On January 16, 2004, a delegation came from Taiwan to sign an agreement between Teachers College and the Geda Bilingual Education Company: Geda is contributing $2,500,000 to support the development of a preschool bilingual curriculum.
On January 16, 2004, a delegation came from Taiwan to sign an agreement between Teachers College and the Geda Bilingual Education Company: Geda is contributing $2,500,000 to support the development of a preschool bilingual curriculum.

The delegation was headed by Chiu Chi-Yuan, who was representing Geda's initial founders, including Yuan Teng-Man, Yu Hui-Ling, Lin Chi-Jung, and the Lin Foundation, a prestigious foundation that has provided major support for students to attend colleges and universities throughout Taiwan. With this new venture the Lin Foundation will provide support for students to attend Teachers College, where they will join a team developing a curriculum to be used in Taiwan and Mainland China as well as in other parts of the world where there is a demand for Chinese-English bilingual education. It is noteworthy that this scholarship program will bring students from both Taiwan and the Mainland to work together at Teachers College.

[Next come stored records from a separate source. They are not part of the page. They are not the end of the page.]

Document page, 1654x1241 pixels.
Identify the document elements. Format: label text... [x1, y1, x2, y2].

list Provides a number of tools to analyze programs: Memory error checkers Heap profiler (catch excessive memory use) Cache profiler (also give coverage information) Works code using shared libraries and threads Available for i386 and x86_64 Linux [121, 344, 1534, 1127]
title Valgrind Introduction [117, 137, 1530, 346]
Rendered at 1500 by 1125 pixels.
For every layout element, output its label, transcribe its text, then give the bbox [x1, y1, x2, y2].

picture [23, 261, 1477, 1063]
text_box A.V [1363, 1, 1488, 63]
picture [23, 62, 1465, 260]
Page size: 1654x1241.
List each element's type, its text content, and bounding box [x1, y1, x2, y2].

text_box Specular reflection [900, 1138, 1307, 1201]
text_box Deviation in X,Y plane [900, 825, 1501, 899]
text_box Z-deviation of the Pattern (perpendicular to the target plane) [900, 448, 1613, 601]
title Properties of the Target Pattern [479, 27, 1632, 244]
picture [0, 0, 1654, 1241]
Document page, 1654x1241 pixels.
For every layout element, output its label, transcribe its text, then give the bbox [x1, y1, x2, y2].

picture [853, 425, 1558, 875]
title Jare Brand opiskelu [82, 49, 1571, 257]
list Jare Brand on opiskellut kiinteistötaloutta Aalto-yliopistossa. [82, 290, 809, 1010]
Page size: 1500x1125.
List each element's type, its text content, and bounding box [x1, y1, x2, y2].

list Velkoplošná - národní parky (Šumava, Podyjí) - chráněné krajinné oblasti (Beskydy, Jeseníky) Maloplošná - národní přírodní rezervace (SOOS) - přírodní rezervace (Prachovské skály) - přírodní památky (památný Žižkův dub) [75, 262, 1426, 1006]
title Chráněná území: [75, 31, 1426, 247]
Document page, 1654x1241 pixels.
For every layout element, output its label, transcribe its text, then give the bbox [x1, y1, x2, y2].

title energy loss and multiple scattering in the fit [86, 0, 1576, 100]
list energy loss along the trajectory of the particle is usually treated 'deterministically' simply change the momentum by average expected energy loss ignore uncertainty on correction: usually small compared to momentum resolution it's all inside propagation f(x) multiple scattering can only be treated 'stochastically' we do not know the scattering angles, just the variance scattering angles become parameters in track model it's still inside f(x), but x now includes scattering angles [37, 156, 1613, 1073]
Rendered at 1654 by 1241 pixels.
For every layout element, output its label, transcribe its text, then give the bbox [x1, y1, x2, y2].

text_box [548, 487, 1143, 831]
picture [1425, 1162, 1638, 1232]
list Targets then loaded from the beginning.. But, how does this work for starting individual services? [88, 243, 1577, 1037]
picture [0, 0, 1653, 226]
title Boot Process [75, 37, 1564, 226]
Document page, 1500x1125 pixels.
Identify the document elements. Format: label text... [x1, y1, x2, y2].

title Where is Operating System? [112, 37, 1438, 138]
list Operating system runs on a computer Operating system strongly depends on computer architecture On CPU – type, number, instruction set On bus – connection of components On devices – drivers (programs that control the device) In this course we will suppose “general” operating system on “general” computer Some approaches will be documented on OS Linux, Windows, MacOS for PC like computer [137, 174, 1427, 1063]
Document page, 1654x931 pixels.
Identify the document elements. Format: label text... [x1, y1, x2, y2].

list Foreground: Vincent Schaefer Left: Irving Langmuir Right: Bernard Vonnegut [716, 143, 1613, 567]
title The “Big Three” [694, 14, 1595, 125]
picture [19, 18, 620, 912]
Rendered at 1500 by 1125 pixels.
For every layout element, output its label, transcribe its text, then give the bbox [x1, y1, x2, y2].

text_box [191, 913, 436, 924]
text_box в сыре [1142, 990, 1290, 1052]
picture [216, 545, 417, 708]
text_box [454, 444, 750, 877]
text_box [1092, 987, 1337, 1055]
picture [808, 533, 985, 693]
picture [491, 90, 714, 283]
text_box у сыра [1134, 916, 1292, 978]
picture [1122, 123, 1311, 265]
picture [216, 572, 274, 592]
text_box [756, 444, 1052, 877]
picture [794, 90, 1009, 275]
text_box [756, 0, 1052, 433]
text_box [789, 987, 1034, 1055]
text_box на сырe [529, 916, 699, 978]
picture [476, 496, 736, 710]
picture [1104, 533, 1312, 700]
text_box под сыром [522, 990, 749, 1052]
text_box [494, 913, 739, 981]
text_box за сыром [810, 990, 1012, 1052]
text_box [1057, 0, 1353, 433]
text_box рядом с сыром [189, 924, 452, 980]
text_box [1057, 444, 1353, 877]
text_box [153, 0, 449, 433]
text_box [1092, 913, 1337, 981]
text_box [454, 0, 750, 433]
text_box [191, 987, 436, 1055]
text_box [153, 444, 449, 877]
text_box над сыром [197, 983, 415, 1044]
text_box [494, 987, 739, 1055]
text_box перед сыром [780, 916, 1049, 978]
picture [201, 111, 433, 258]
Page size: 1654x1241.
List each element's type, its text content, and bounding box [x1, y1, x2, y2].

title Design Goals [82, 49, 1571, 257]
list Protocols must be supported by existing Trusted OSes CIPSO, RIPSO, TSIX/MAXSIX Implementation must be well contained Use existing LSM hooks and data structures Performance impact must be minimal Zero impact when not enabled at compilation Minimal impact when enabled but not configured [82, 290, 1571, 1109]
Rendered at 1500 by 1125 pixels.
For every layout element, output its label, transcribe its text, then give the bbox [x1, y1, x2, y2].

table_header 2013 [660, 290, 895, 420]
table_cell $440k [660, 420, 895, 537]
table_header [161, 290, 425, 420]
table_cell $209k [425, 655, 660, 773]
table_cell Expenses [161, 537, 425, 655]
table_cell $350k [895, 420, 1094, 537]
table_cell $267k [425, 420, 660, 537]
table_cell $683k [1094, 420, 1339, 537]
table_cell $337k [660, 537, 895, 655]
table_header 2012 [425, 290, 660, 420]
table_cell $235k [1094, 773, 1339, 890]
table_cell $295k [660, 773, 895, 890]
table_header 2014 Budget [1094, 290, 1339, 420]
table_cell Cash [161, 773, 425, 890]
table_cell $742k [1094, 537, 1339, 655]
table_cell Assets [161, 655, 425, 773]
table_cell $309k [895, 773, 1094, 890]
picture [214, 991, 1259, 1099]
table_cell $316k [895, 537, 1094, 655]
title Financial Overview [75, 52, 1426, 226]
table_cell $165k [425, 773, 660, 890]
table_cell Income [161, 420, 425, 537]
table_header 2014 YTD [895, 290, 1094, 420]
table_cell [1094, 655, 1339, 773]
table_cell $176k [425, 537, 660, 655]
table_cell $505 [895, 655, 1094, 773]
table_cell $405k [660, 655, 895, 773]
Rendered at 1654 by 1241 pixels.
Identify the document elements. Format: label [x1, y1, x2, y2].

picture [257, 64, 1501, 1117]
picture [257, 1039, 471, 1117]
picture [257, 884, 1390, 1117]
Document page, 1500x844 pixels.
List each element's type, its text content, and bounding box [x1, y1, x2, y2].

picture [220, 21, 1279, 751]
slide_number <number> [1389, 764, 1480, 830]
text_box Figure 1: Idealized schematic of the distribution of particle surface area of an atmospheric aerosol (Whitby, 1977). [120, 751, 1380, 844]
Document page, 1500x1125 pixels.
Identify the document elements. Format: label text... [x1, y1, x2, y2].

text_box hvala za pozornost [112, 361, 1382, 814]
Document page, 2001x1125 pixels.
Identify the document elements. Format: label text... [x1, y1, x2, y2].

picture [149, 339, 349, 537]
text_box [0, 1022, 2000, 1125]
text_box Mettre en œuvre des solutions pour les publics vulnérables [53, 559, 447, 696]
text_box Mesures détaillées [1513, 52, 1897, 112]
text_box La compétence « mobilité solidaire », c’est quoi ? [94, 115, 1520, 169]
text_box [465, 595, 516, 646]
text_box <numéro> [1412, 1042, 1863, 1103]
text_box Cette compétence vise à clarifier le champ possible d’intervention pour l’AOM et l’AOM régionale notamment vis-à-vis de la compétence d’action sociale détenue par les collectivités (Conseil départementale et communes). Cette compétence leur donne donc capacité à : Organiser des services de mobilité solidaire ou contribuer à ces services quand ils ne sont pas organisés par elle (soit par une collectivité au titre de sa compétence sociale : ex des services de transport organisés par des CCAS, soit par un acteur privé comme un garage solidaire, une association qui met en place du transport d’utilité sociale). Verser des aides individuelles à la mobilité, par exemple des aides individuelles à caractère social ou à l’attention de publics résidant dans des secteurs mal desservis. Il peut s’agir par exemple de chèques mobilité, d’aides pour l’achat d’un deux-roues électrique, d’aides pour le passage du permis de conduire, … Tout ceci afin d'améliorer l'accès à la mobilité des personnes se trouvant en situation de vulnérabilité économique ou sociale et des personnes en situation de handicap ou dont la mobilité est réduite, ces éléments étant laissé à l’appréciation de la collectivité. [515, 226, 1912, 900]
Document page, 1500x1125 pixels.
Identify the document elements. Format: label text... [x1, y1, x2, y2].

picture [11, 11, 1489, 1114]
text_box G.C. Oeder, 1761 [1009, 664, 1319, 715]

The research and development team will be headed by Clifford Hill, the Arthur I. Gates Professor of Language and Education Emeritus, who has worked on educational projects built around digital technologies in various parts of the world. According to Professor Hill, the curriculum will use these technologies to stimulate children's learning: for example, for three-year-old children, speech-recognition and animation technologies will be used to help them explore the generative relations between oral language and image without the mediation of print.

Professor Hill also pointed out that the curriculum can be best understood as bicultural rather than merely bilingual, for one of its major goals is to encourage Chinese-speaking children to learn about western culture while maintaining the values that are important in their own culture. This new curriculum will seek to keep alive the educational thinking of John Dewey in the Chinese-speaking world. More than 80 years ago, Chen Hequin, who worked closely with Dewey at Teachers College, founded the famous Drum Tower kindergarten, which remains committed to the notion that children learn best by doing. The new curriculum will use digital technologies to stimulate active learning while at the same time respecting that children need to manipulate actual objects as well as virtual ones. Children's work with both the actual and the virtual will be digitally documented and stored in individual portfolios on a web site for use by the children, their teachers, and their parents.

This bilingual education project will be supported by the Center for Chinese Education and the Program in Bilingual Education and will be housed in the Institute of Urban and Minority Education. The new project is part of IUME's expansion as it moves to Teachers College's new site in Harlem.